The analytics1003 host runs a mariadb database and various Hadoop daemons, like Hive (server/metastore), Camus (executed periodically via cron), Oozie, etc.. The database is also used by other hosts/clusters like:
- Druid analytics (druid100[1-3])
- Druid public (druid100[4-6])
- Thorium (Hue)
We currently back up the database via a LVM snapshot copied to analytics1002, without stopping Mariadb first (so there might be a chance that the snapshot used in a restore emergency operation leads to a corrupted database).
The database is ~13G in /var/lib/mysql, and it is a relatively low volume/traffic. The main issue though is that:
- If analytics1003 goes down temporarily, then Druid might also be momentarily impacted (and also Hue).
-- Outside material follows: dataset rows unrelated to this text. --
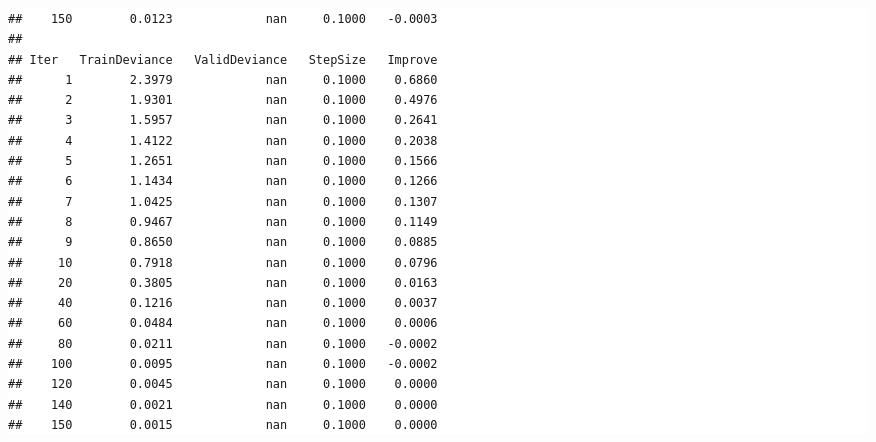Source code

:    ##    150        0.0123             nan     0.1000   -0.0003
    ## 
    ## Iter   TrainDeviance   ValidDeviance   StepSize   Improve
    ##      1        2.3979             nan     0.1000    0.6860
    ##      2        1.9301             nan     0.1000    0.4976
    ##      3        1.5957             nan     0.1000    0.2641
    ##      4        1.4122             nan     0.1000    0.2038
    ##      5        1.2651             nan     0.1000    0.1566
    ##      6        1.1434             nan     0.1000    0.1266
    ##      7        1.0425             nan     0.1000    0.1307
    ##      8        0.9467             nan     0.1000    0.1149
    ##      9        0.8650             nan     0.1000    0.0885
    ##     10        0.7918             nan     0.1000    0.0796
    ##     20        0.3805             nan     0.1000    0.0163
    ##     40        0.1216             nan     0.1000    0.0037
    ##     60        0.0484             nan     0.1000    0.0006
    ##     80        0.0211             nan     0.1000   -0.0002
    ##    100        0.0095             nan     0.1000   -0.0002
    ##    120        0.0045             nan     0.1000    0.0000
    ##    140        0.0021             nan     0.1000    0.0000
    ##    150        0.0015             nan     0.1000    0.0000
- if analytics1003 goes down permanently (hw failure), then all the Hadoop related scheduled and recurrent jobs will be stopped too.
Ideally we should:
- Have a backup host somewhere, maybe in Ganeti
- Have a mysql automatic failover in case the database on analytics1003 is not reachable.
- Use the new host to back up the database, maybe via LVM and periodically via Bacula.
In case of complete failure of analytics1003 we could temporarily apply there the analytics_cluster coordinator's role and keep going with Hadoop jobs, until the original host is fixed.